Your objective :: Without including the pictures, copy out every line below.

Data ::
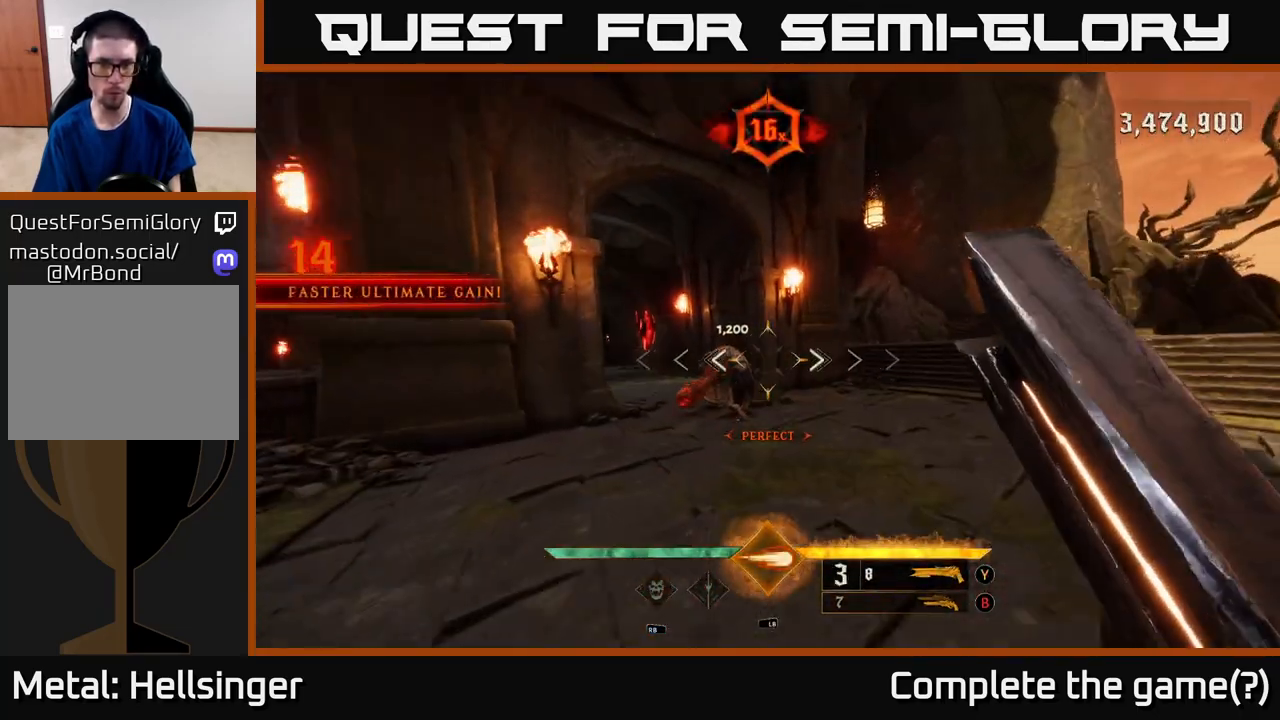
{"buttons": [], "left_stick": "right", "right_stick": "center", "events": [[300, "right_stick", "left"], [367, "R2", "down"], [433, "right_stick", "center"], [450, "R2", "up"], [450, "left_stick", "right"]]}
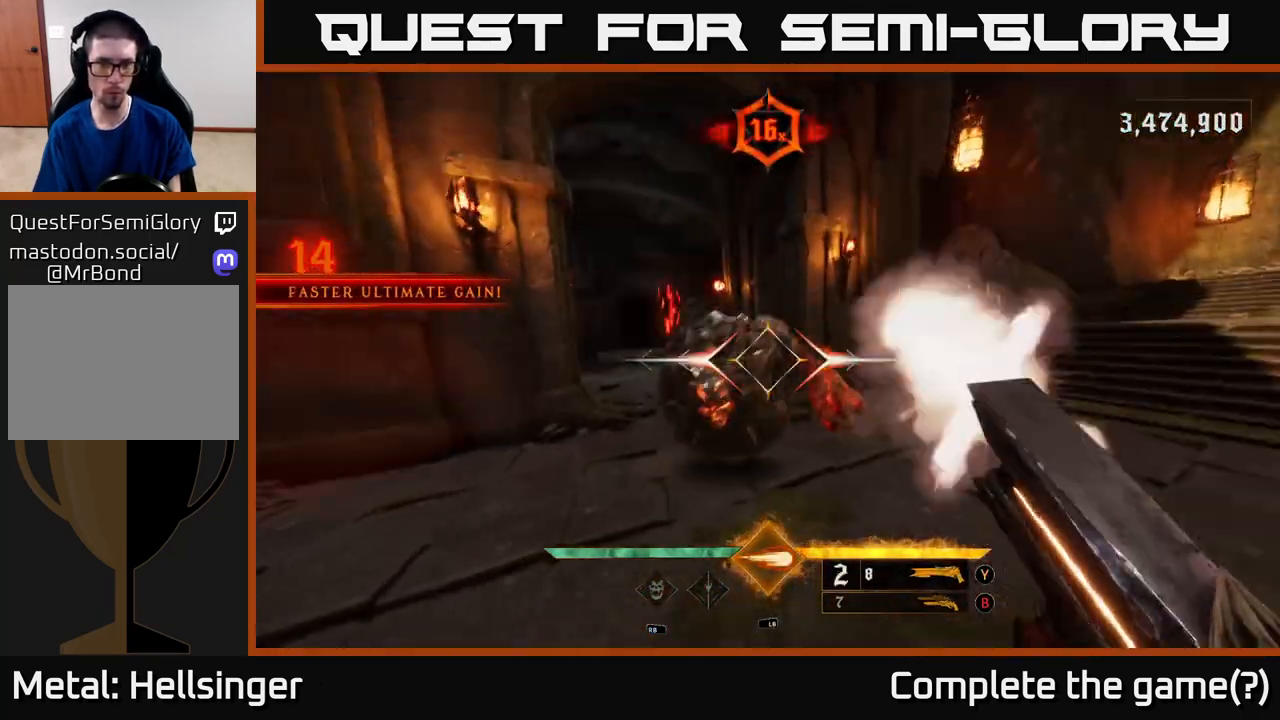
{"buttons": [], "left_stick": "right", "right_stick": "center", "events": [[217, "right_stick", "left"], [483, "right_stick", "center"]]}
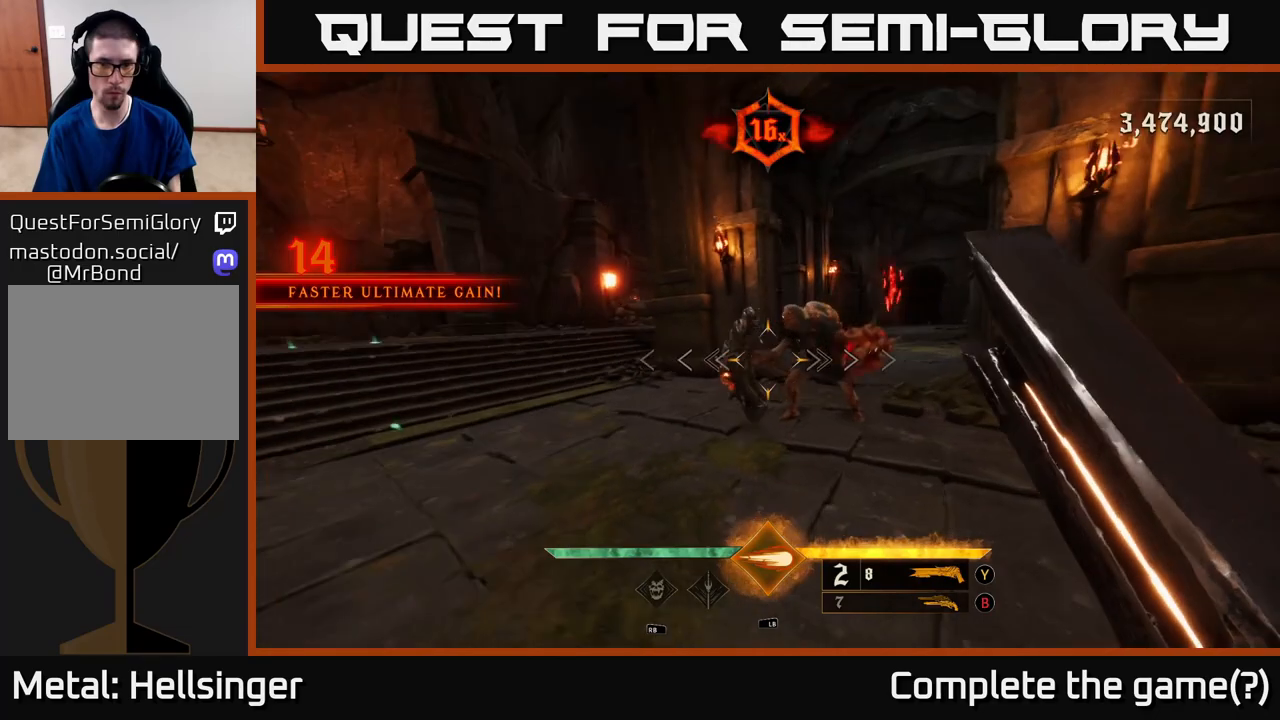
{"buttons": [], "left_stick": "right", "right_stick": "center", "events": [[200, "right_stick", "up-left"], [283, "R2", "down"], [333, "R2", "up"], [333, "right_stick", "center"]]}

Response ::
{"buttons": [], "left_stick": "right", "right_stick": "center", "events": [[300, "right_stick", "left"], [367, "R2", "down"], [433, "right_stick", "center"], [450, "R2", "up"], [450, "left_stick", "right"]]}
{"buttons": [], "left_stick": "right", "right_stick": "center", "events": [[217, "right_stick", "left"], [483, "right_stick", "center"]]}
{"buttons": [], "left_stick": "right", "right_stick": "center", "events": [[200, "right_stick", "up-left"], [283, "R2", "down"], [333, "R2", "up"], [333, "right_stick", "center"]]}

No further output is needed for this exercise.